== Passage

Promoter DMRs best discriminate breeds and tissues

To analyse whether DMRs exhibit any breed, sex and/or anatomic locations specific pattern, we performed unsupervised clustering for all samples using DMRs of each category of genomic elements. The adipose and muscle B-DMRs in promoters were well clustered by breed (Fig. 6a,b). Clustering of samples by corresponding mRNA expression is generally similar (Supplementary Fig. S5), indicating consistent relationships between DNA methylation in the promoters and gene expression. The clustering by B-DMRs in CGI shores can group most samples from each breed, but not as distinctly as that by B-DMRs in promoters. This suggested that, although methylation in CGI shores is important in regulating gene expression25,26,27, methylation differences at promoters are better predictors of differences among the breeds. The clustering by B-DMRs of other genomic elements is even less distinct, suggesting that most methylation in these genomic elements may have weak or no direct association with functional divergence of the three breeds.

====

Work required →
According to the passage on promoter DMRs, why did the authors conclude that methylation differences at promoters predict differences among the breeds better than methylation in CGI shores? Answer in one to three sentences.

== Data

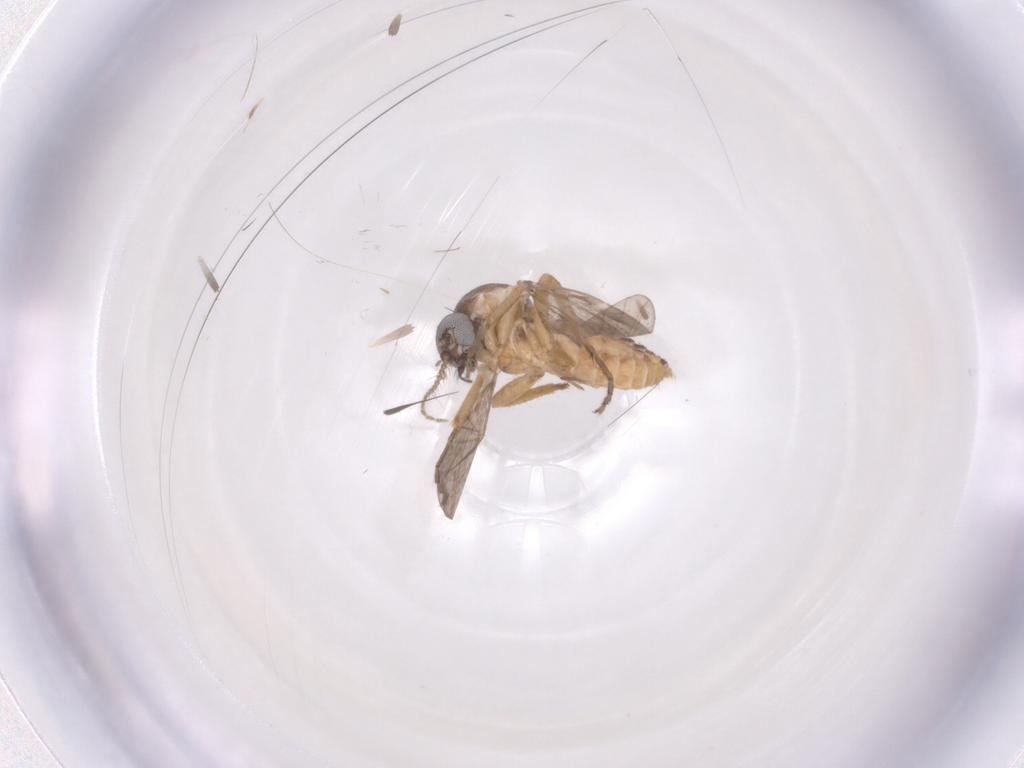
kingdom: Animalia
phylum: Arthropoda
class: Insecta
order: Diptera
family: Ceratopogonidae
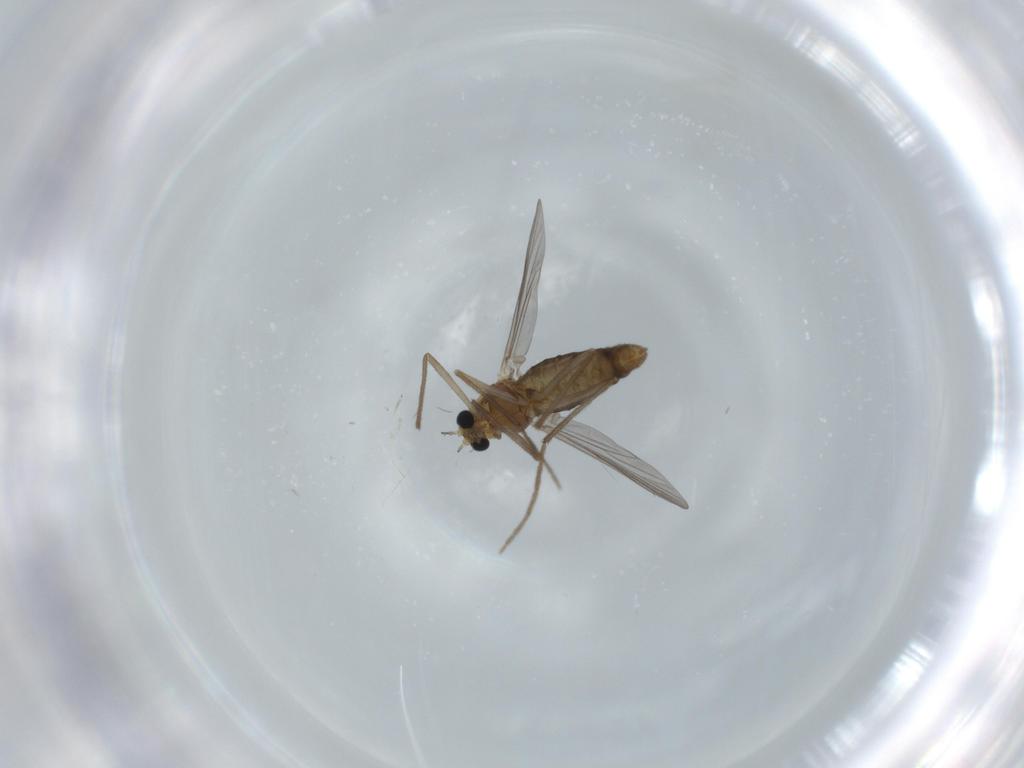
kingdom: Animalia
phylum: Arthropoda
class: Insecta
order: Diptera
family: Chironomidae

====

Solution to this exercise →
Clustering samples by B-DMRs in CGI shores grouped most samples from each breed, but not as distinctly as clustering by B-DMRs in promoters. Promoter B-DMRs in adipose and muscle clustered the samples well by breed.